Reference no: EM132765847
Royal Docks is a public limited company that prepares financial statements in accordance with International Financial Reporting Standards. Royal Docks has a number of bank loans, which are repayable if it breaches its covenants. The covenants are based on profit before tax and reported assets.
A new accountant has recently started working at Royal Docks and has discovered some issues relating to the financial statements for the year ended 31 December 2019.
I. Royal Docks' statement of financial position includes an intangible asset. This asset is a portfolio of customers acquired from a similar business which had gone into liquidation two years ago. The accountant has asked the finance director why the asset has not been amortised in the current period. The finance director replied that he changed the assessment of the useful life of this intangible asset from 'finite' to 'indefinite'. He justified this on the grounds that it is impossible to foresee the length this intangible asset's useful life due to a number of factors, such as technological evolution and changing consumer behaviour.
II. Royal Docks owns investment properties that are measured using the fair value method. The accountant has discovered that the fair value is calculated as 'new-build value less obsolescence'. Valuations are conducted by the finance director. In order to determine the obsolescence, the director takes account of the age of the property and the nature of its use.
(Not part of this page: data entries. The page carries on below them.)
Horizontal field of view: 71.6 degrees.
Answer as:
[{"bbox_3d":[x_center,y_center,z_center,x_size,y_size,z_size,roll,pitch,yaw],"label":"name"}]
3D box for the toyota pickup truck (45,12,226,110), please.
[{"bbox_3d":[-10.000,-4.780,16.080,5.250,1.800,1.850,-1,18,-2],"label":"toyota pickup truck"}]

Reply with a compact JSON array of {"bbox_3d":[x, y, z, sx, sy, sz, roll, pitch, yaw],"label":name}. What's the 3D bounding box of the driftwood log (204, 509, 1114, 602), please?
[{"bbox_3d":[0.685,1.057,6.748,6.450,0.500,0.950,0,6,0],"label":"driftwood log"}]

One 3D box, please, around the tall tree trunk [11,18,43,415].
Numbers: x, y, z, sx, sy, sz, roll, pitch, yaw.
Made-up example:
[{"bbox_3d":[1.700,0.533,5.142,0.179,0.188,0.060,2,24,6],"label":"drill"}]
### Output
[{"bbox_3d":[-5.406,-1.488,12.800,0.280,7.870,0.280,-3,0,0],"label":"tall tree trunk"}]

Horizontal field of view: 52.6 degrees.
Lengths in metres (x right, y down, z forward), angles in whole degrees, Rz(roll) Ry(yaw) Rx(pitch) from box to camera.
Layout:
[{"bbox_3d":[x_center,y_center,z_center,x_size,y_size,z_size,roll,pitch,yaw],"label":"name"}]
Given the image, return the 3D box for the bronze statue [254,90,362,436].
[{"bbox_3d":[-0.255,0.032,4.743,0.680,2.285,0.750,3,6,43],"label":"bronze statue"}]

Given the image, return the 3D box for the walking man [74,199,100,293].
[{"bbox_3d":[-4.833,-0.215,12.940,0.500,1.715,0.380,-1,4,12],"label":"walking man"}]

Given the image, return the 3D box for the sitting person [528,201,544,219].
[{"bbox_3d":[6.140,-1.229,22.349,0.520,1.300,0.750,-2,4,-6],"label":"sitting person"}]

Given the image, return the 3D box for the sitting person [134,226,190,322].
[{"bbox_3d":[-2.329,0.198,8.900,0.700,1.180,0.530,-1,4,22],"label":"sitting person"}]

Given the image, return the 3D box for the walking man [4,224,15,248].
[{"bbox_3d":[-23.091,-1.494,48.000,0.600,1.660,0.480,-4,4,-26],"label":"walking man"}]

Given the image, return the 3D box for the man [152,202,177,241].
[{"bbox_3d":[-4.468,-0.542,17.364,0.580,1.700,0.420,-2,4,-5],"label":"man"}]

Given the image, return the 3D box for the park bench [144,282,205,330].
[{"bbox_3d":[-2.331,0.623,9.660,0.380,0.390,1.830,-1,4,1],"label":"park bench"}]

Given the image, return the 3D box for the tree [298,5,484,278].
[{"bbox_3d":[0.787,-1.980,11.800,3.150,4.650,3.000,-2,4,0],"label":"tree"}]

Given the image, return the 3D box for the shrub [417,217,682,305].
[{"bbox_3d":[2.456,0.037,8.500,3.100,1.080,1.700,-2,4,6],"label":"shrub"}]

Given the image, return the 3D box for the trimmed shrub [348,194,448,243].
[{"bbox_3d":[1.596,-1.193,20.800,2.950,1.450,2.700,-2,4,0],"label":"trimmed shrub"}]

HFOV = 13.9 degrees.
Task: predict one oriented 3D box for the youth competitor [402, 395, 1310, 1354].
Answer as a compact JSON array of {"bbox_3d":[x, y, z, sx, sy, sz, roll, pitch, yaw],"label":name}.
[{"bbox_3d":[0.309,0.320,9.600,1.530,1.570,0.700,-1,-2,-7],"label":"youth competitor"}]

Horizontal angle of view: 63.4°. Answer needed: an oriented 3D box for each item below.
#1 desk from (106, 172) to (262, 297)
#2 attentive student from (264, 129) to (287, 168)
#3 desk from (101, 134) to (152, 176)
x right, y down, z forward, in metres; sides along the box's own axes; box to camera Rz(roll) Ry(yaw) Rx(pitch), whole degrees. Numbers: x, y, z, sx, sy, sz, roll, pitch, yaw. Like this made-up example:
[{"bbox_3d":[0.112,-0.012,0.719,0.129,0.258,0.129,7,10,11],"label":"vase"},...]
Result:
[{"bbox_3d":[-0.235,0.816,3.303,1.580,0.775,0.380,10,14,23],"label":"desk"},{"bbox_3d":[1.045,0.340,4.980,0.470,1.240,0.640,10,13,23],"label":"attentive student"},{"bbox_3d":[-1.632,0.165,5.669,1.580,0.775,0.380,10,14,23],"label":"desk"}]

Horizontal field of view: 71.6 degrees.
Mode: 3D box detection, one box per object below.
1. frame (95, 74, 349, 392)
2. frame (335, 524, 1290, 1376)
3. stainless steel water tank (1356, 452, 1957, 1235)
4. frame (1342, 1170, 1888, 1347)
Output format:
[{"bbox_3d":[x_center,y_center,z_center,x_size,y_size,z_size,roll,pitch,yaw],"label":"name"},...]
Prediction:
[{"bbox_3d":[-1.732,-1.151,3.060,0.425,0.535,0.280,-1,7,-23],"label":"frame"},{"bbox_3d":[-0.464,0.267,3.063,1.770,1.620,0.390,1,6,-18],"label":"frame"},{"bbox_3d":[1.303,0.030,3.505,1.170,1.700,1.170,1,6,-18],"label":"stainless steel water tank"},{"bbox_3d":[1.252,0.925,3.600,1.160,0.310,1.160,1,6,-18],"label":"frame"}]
Sales values for `similar properties in similar locations are available and are significantly less than the fair value estimated by the director.
III. Royal Docks has three main cash generating units (CGUs) which have goodwill attributed to them. The finance director has asked the accountant to perform an impairment test of the CGUs, using the most recent financial forecasts as the basis for value in use calculations. The realised cash flows for the CGUs were negative in 2019 and far below forecasted cash flows for that period. The directors have significantly raised cash flow forecasts for 2020 with little justification. The projected cash flows have been calculated by adding back depreciation charges to the budgeted result for the period with expected changes in working capital and capital expenditure not taken into account. The finance director has told the accountant that future promotions and pay rises are dependent on following this instruction.
REQUIRED:
Problem 1: Discuss the accounting and ethical implications of the above situations from the perspective of the reporting accountant.